Bila kepalanya pun kelindas hingga mati, masih ia bisa senang, "Wah,
untunglah isteriku tidak ikut terlindas." Apabila orang mengerti bahwa
semua peristiwa-peristiwa itu tidak ada yang mengkhawatirkan dan tidak ada pula
yang sangat menarik hati, maka teranglah pandangannya, serta bebaslah ia dari
barang-barang di atas bumi dan di kolong langit ini. Karena ia mengerti bahwa
barang-barang di atas bumi di kolong langit itu tidak dapat menyebabkan orang
bahagia atau celaka. Juga tidak dapat menyebabkan orang senang atau susah.
Karena pada hakekatnya, yang menyebabkan senang itu ialah keinginannya
tercapai, dan yang menyebabkan susah itu ialah keinginannya tidak tercapai.
Tetapi bukanlah barang-barang yang diinginkannya. Misalnya bila hujan dianggap
menyenangkan, maka tiap kali turun hujan orang mesti senang. Tetapi
kenyataannya tidak demikian. Bagi orang yang sedang menyelenggarakan
pertunjukan ketoprak (sandiwara jawa), bila hujan turun maka ia merasa susah.
Kebalikannya, bila hujan dianggap menyusahkan, tiap kali hujan turun orang
mesti merasa susah. Kenyataannya pun tidak demikian. Bagi petani yang sedang
menanam padi, bila hujan turun maka ia merasa senang. Contoh lain yang lebih
gamblang dan terang. Bila orang bersuami/isteri yang mempunyai anak dianggap
senang, maka setiap orang yang bersuami/isteri dan beranak tentu tetap senang
saja. Padahal yang sesungguhnya tidak demikian.

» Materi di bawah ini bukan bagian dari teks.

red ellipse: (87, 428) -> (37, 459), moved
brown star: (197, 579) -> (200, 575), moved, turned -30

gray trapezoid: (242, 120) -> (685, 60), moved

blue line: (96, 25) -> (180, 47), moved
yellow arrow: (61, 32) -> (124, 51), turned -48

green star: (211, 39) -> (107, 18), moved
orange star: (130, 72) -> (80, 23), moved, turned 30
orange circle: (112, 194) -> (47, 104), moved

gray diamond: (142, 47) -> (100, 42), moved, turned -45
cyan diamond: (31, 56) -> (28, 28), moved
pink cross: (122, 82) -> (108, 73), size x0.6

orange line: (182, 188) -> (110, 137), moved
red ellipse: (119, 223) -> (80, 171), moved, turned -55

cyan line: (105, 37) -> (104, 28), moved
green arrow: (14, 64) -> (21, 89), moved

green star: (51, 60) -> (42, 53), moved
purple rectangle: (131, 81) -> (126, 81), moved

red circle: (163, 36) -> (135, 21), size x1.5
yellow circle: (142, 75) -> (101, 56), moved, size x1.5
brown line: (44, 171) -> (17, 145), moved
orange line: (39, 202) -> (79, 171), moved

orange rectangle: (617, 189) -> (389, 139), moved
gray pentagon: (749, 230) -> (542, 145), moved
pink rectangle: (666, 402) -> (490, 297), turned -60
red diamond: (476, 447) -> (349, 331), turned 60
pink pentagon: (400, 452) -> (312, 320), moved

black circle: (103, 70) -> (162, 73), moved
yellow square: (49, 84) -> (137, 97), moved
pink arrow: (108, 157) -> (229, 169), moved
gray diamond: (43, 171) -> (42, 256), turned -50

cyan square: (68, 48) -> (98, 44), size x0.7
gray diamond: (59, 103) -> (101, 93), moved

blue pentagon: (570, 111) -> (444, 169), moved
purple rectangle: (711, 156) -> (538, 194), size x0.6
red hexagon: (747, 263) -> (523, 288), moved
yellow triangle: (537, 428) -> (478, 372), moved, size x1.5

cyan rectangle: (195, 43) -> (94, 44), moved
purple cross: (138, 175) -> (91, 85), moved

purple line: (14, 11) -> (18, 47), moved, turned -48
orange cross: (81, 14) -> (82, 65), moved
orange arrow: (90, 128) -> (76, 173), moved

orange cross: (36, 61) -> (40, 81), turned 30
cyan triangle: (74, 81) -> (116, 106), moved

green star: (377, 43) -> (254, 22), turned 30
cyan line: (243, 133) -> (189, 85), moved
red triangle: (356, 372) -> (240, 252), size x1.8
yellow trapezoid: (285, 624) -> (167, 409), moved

Bila sedang bercekcok dengan
suami/isterinya, dan anak-anaknya rewel, orang pasti merasa susah.
Kebalikannya, jika bersuami/isteri dan beranak itu dianggap susah, maka setiap
orang yang bersuami/isteri dan beranak tentu tetap susah saja. Padahal
sesungguhnya tidak demikian. Bila sedang bercumbu-mesra dengan suami/isteri dan
menimang-nimang anaknya, pasti orang merasa senang. Jadi jelaslah bahwa
barang-barang itu tidak menyebabkan orang senang atau susah. Oleh karena itu,
di atas bumi dan di kolong langit ini tidak ada barang-barang yang pantas
dicari, ditolaknya atau dihindari secara mati-matian.